もう1つはアメリカの『ニューイングランド・ジャーナル・オブ・メディシン』という最も権威のある医学雑誌に同じく2月28日に掲載された論文です。こちらには、中国本土の患者1099人の分析が報告されたのですが、非喫煙者の重症率は14%なのに対して、喫煙経験者は24%が重症となっていました。

これに掲載された表から私が計算してみたところ、非喫煙者に対して、喫煙経験者は約1.7倍重症化しやすく、約3倍、危篤状態(集中治療室入室、人工呼吸器装着、死亡のいずれか)になりやすいということが読み取れました。

また、報道ベースの情報ですが、ロイターは3月25日配信記事で、欧州連合(EU)の専門機関、欧州疾病予防管理センター(ECDC)が、喫煙者、および以前に喫煙していた人が新型コロナウイルスに感染すると症状が重くなる恐れがあるとする研究結果を報告したと報じました(「新型コロナ、喫煙者に重症化リスク=欧州疾病センター」)。

喫煙を長く続けると肺の機能は低下しやすい

これらの事実は呼吸器内科医である私にとっては、納得の内容です。喫煙を長い間続けていると俗に「タバコ肺」と呼ばれる慢性閉塞性肺疾患 (COPD)になることが多いのです。そのなかでも典型的なのが肺気腫です。

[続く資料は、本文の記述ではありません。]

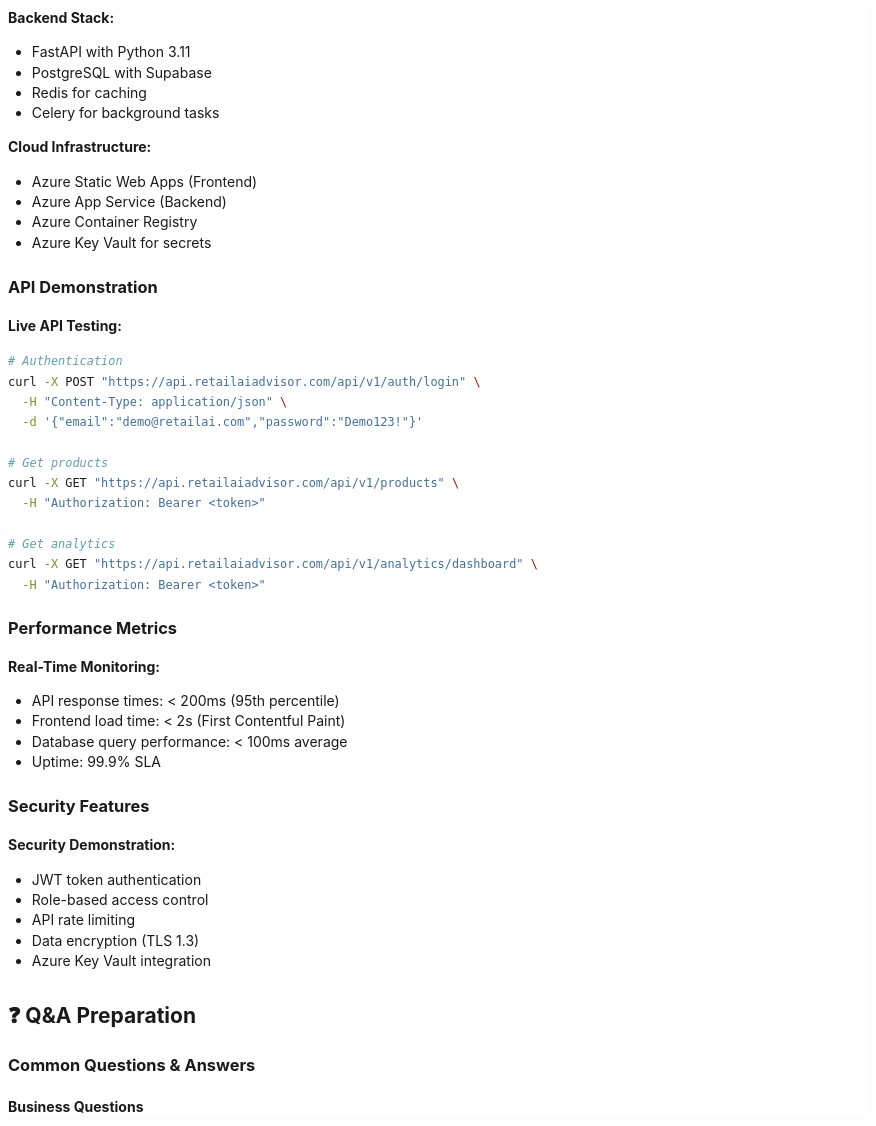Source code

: **Backend Stack:**
- FastAPI with Python 3.11
- PostgreSQL with Supabase
- Redis for caching
- Celery for background tasks

**Cloud Infrastructure:**
- Azure Static Web Apps (Frontend)
- Azure App Service (Backend)
- Azure Container Registry
- Azure Key Vault for secrets

### API Demonstration

**Live API Testing:**
```bash
# Authentication
curl -X POST "https://api.retailaiadvisor.com/api/v1/auth/login" \
  -H "Content-Type: application/json" \
  -d '{"email":"demo@retailai.com","password":"Demo123!"}'

# Get products
curl -X GET "https://api.retailaiadvisor.com/api/v1/products" \
  -H "Authorization: Bearer <token>"

# Get analytics
curl -X GET "https://api.retailaiadvisor.com/api/v1/analytics/dashboard" \
  -H "Authorization: Bearer <token>"
```

### Performance Metrics

**Real-Time Monitoring:**
- API response times: < 200ms (95th percentile)
- Frontend load time: < 2s (First Contentful Paint)
- Database query performance: < 100ms average
- Uptime: 99.9% SLA

### Security Features

**Security Demonstration:**
- JWT token authentication
- Role-based access control
- API rate limiting
- Data encryption (TLS 1.3)
- Azure Key Vault integration

## ❓ Q&A Preparation

### Common Questions & Answers

#### Business Questions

当然、肺の機能は落ちていきます。私もたくさんのタバコ肺の患者さんを診療していますが、つねに酸素を吸わなければならなくなった患者さんは、本当につらそうです。

タバコ肺が進行すると、日常のちょっとした動作でもすぐに息が切れるようになり、だんだんと外出することもできなくなっていきます。水に溺れたような息苦しさがずーっと続くと考えていただければよいでしょう。息切れを改善する吸入薬はありますが、病気自体の進行を止めるには禁煙するしかありません。

タバコによって肺の余力がなくなった高齢者が、新型コロナウイルスに感染すると、あっという間に呼吸が苦しくなって、人工呼吸器を使用するほどの呼吸困難となる可能性が高いと考えられるのです。